Plan where your garden will go

The best location for a pollinator garden is a nice sunny spot. It can be as simple as a few containers on your patio or you can designate an area of your yard. You can plant a few simple pots or till up a whole area. Grouping plants together in sunny locations helps pollinators find and feed on desirable flowers while expending less energy in the search for plants. Choose an area that isn’t too windy, because pollinators won’t like those areas.

Map out which plants you will include

When choosing plants try to use a mix of colors and textures. That makes your garden more attractive to different pollinators as well as more pleasing to look at. Different pollinators are attracted to different colors. Bees like blue, purple, yellow and white. Butterflies prefer red, yellow, orange, pink and purple blooms. And birds like many of the same colors, like red, pink, orange, yellow and blue.
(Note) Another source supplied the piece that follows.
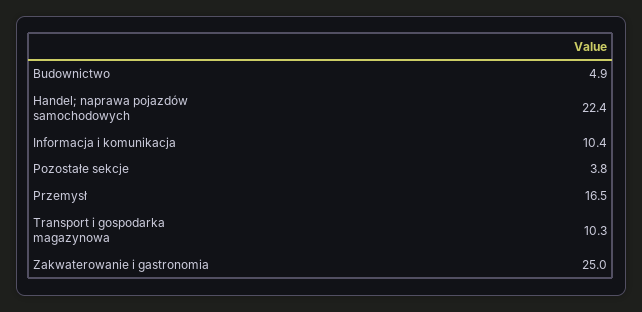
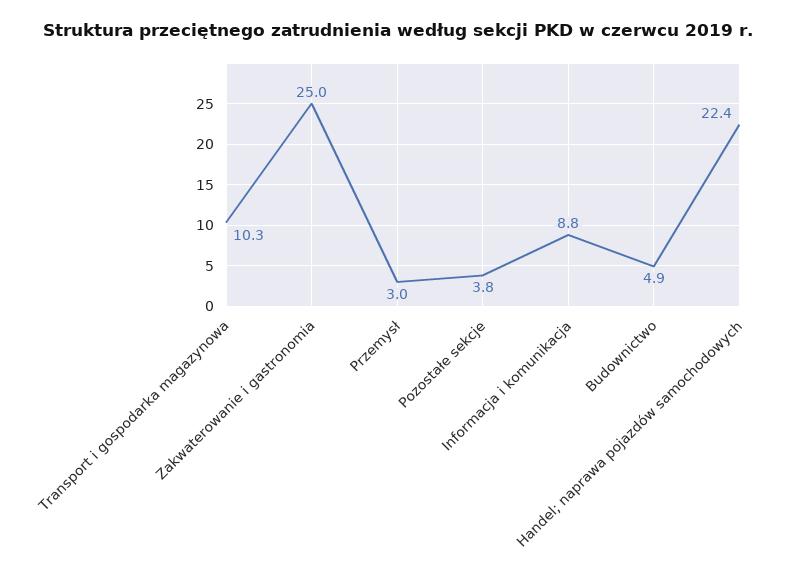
Informacja i komunikacja: 10.4 -> 8.8
Przemysł: 16.5 -> 3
When planning your garden map out when they bloom, and fill in any gaps in timing. This will ensure pollinators always have something to eat. Different species of bees, butterflies and other pollinators are active in Ohio at different times of the year. Gardeners can help pollinators by planting flowers with a sequence of bloom throughout the growing season, from early spring through late fall. If you choose a variety of plants with different bloom seasons you can keep your garden lovely from spring through fall as well as assist your pollinators throughout those seasons.

Gantz Gardens, Grove City

Include Native Plants

Here is a list of some Ohio-native plants to consider including:

  • Goldenrod
  • White and Purple Asters
  • Butterfly Weed
  • Giant Milkweed
  • Purple Star Thistle
  • Giant Catmint
  • Ohio Spiderwort

Some additional pollinator-friendly plants that aren’t necessarily Ohio-natives but are still great to consider are:

  • Coneflower (especially purple and yellow)
  • Blazing Star Liatris
  • Lavender Hyssop
  • Maximillian Sunflower
  • Wild Lupine
  • Yarrow
  • Joe Pye Weed

Once you have your garden spot selected, the plants mapped out by blooming season, and have made sure to include some native options you are ready to get started. Nurseries are considered essential businesses in Ohio and many are allowing online or phone orders and curb-side pick-up. Try to keep your local nurseries and smaller businesses in mind when planning your gardens, especially this year. And don’t forget to get your kids involved in the planting! It will get them moving, get them outside, and help teach them where they’re food comes from (it definitely counts as science and math!).

Helping pollinators while supporting local businesses — what could be better than that? Happy planting, Ohio!